[Provided data]

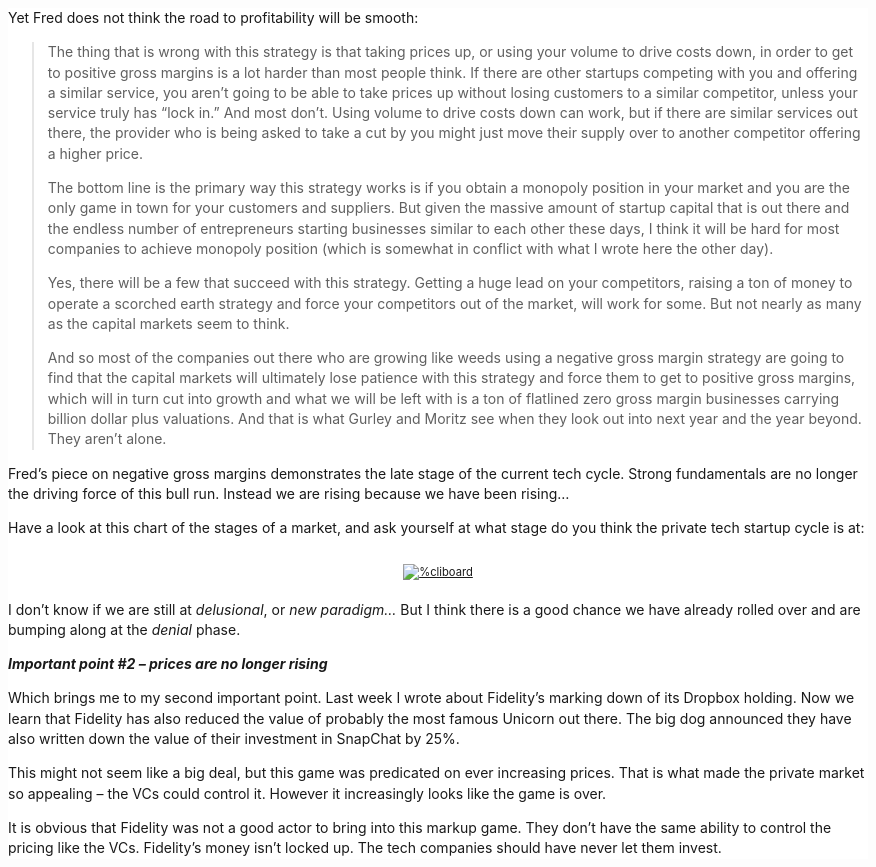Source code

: Yet Fred does not think the road to profitability will be smooth:

> The thing that is wrong with this strategy is that taking prices up, or using your volume to drive costs down, in order to get to positive gross margins is a lot harder than most people think. If there are other startups competing with you and offering a similar service, you aren’t going to be able to take prices up without losing customers to a similar competitor, unless your service truly has “lock in.” And most don’t. Using volume to drive costs down can work, but if there are similar services out there, the provider who is being asked to take a cut by you might just move their supply over to another competitor offering a higher price.
> 
> The bottom line is the primary way this strategy works is if you obtain a monopoly position in your market and you are the only game in town for your customers and suppliers. But given the massive amount of startup capital that is out there and the endless number of entrepreneurs starting businesses similar to each other these days, I think it will be hard for most companies to achieve monopoly position (which is somewhat in conflict with what I wrote here the other day).
> 
> Yes, there will be a few that succeed with this strategy. Getting a huge lead on your competitors, raising a ton of money to operate a scorched earth strategy and force your competitors out of the market, will work for some. But not nearly as many as the capital markets seem to think.
> 
> And so most of the companies out there who are growing like weeds using a negative gross margin strategy are going to find that the capital markets will ultimately lose patience with this strategy and force them to get to positive gross margins, which will in turn cut into growth and what we will be left with is a ton of flatlined zero gross margin businesses carrying billion dollar plus valuations. And that is what Gurley and Moritz see when they look out into next year and the year beyond. They aren’t alone.

Fred&#8217;s piece on negative gross margins demonstrates the late stage of the current tech cycle. Strong fundamentals are no longer the driving force of this bull run. Instead we are rising because we have been rising&#8230;

Have a look at this chart of the stages of a market, and ask yourself at what stage do you think the private tech startup cycle is at:

<div style="width: image width px; font-size: 80%; text-align: center;">
  <a href="http://themacrotourist.com/pictures/StagesNov1215.png"><img class="size-full wp-image-14271" style="padding-top: 1.0em;padding-bottom: 0.5em;" alt="%cliboard" src="http://themacrotourist.com/pictures/StagesNov1215.png" width="600" height="342" /></a>
</div>

I don&#8217;t know if we are still at _delusional_, or _new paradigm&#8230;_ But I think there is a good chance we have already rolled over and are bumping along at the _denial_ phase.

**_Important point #2 &#8211; prices are no longer rising_**

Which brings me to my second important point. Last week I wrote about Fidelity&#8217;s marking down of its Dropbox holding. Now we learn that Fidelity has also reduced the value of probably the most famous Unicorn out there. The big dog announced they have also written down the value of their investment in SnapChat by 25%. 

This might not seem like a big deal, but this game was predicated on ever increasing prices. That is what made the private market so appealing &#8211; the VCs could control it. However it increasingly looks like the game is over.

It is obvious that Fidelity was not a good actor to bring into this markup game. They don&#8217;t have the same ability to control the pricing like the VCs. Fidelity&#8217;s money isn&#8217;t locked up. The tech companies should have never let them invest.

[/Provided data]

### Your assignment
If a line in the records above includes the string "longer", copy it.

### Exercise response
Fred&#8217;s piece on negative gross margins demonstrates the late stage of the current tech cycle. Strong fundamentals are no longer the driving force of this bull run. Instead we are rising because we have been rising&#8230;
**_Important point #2 &#8211; prices are no longer rising_**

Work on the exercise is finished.